摘录:

____________

可以得到指令_mm512_shuffle_epi8的解释如下:
__m512i _mm512_shuffle_epi8 (__m512i a, __m512i b)
Synopsis
__m512i _mm512_shuffle_epi8 (__m512i a, __m512i b)
#include <immintrin.h>
Instruction: vpshufb zmm, zmm, zmm
CPUID Flags: AVX512BW
Description
Shuffle packed 8-bit integers in a according to shuffle control mask in the corresponding 8-bit element of b, and store the results in dst.
Operation
FOR j := 0 to 63
i := j*8
IF b[i+7] == 1
dst[i+7:i] := 0
ELSE
index[5:0] := b[i+3:i] + (j & 0x30)
dst[i+7:i] := a[index*8+7:index*8]
FI
ENDFOR
dst[MAX:512] := 0
Performance
Architecture | Latency | Throughput (CPI) |
Icelake | - | 1 |
Skylake | 1 | 1 |
但是看了之后还是一头雾水,自己写了如下一个简单的程序来做实验:
#include <stdio.h>
#include <immintrin.h>
void printU8(char *result)
{
for (int i = 0; i < 64; i++)
{
printf("%.2d ", result[i]);
}
printf("\n");
}
void main()
{
const __m512i in = _mm512_set_epi8(0,1,2,3,4,5,6,7,8,9,10,11,12,13,14,15,
16,17,18,19,20,21,22,23,24,25,26,27,28,29,30,31,
32,33,34,35,36,37,38,39,40,41,42,43,44,45,46,47,
48,49,50,51,52,53,54,55,56,57,58,59,60,61,62,63);
const __m512i mask = _mm512_set_epi8(8,9,10,11,12,13,14,15,0,1,2,3,4,5,6,7,
8,9,10,11,12,13,14,15,0,1,2,3,4,5,6,7,
8,9,10,11,12,13,14,15,0,1,2,3,4,5,6,7,
8,9,10,11,12,13,14,15,0,1,2,3,4,5,6,7);
const __m512i out = _mm512_shuffle_epi8(in, mask);
printf("In:\t");
printU8((char *)&in);
printf("Mask:\t");
printU8((char *)&mask);
printf("Out:\t");
printU8((char *)&out);
}
使用ICC编译程序输出结果如下:
In: 63 62 61 60 59 58 57 56 55 54 53 52 51 50 49 48 47 46 45 44 43 42 41 40 39 38 37 36 35 34 33 32 31 30 29 28 27 26 25 24 23 22 21 20 19 18 17 16 15 14 13 12 11 10 09 08 07 06 05 04 03 02 01 00
Mask: 07 06 05 04 03 02 01 00 15 14 13 12 11 10 09 08 07 06 05 04 03 02 01 00 15 14 13 12 11 10 09 08 07 06 05 04 03 02 01 00 15 14 13 12 11 10 09 08 07 06 05 04 03 02 01 00 15 14 13 12 11 10 09 08
Out: 56 57 58 59 60 61 62 63 48 49 50 51 52 53 54 55 40 41 42 43 44 45 46 47 32 33 34 35 36 37 38 39 24 25 26 27 28 29 30 31 16 17 18 19 20 21 22 23 08 09 10 11 12 13 14 15 00 01 02 03 04 05 06 07
这样一看,这个指令其实是一次处理4组数据,每组数据里面包含了16个8bits整数,这个分4组是通过伪代码里面的+ (j & 0x30)来实现的。接下来就好理解了,就是根据mask的值来取In里面对应位置的值来存到结果里面,对应伪代码如下:
FOR j := 0 to 15
out[j] = in[mask[j]];
用下面的图来表示就更清晰了:
所以这个指令其实就是实现了16个8bits整数的任意交换顺序,比如说字节序的变换。同时,一次可以处理4组这样的数据。

____________

所示数据:
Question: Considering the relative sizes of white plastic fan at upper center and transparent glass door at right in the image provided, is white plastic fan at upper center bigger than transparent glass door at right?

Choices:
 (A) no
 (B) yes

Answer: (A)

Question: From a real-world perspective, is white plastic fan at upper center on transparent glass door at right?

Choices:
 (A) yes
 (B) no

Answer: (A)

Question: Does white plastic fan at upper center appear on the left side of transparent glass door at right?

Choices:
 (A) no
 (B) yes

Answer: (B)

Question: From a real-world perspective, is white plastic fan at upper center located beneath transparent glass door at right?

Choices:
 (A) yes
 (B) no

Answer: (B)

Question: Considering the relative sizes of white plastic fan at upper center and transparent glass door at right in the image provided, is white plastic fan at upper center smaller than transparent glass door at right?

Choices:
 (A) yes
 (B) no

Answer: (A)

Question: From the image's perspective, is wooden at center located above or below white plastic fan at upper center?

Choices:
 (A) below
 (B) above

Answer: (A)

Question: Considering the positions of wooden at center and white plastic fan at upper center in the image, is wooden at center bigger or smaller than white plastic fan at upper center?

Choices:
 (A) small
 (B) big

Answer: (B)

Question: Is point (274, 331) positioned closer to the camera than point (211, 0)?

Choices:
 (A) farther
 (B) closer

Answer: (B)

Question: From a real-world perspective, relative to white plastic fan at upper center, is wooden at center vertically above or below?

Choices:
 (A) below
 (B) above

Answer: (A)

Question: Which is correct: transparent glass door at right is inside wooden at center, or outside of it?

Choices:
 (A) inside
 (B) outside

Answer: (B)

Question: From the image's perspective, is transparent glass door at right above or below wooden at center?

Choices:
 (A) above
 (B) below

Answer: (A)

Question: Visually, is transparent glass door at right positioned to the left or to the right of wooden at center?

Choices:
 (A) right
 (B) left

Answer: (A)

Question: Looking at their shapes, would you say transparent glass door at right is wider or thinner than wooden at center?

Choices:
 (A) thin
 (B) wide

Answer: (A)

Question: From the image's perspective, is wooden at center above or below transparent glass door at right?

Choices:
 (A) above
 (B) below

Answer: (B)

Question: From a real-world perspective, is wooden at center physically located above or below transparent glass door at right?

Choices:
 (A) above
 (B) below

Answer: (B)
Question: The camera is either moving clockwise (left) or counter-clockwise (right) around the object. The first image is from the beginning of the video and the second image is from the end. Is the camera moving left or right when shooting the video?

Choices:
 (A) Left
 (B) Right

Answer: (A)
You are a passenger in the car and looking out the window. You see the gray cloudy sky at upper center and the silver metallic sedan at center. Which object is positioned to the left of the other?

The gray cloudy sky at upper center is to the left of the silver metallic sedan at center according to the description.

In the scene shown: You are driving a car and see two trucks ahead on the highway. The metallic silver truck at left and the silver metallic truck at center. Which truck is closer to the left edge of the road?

____________

判断以下三项说法是否与摘录相符，每项答"是"或"否"，并原文引用摘录中起决定作用的文字。(a) 该指令所需的CPUID标志是AVX512BW。(b) 实验程序是用GCC编译的。(c) 作者认为该指令一次处理2组数据。

(a) 是。“CPUID Flags: AVX512BW”
(b) 否。“使用ICC编译程序输出结果如下”
(c) 否。“一次处理4组数据”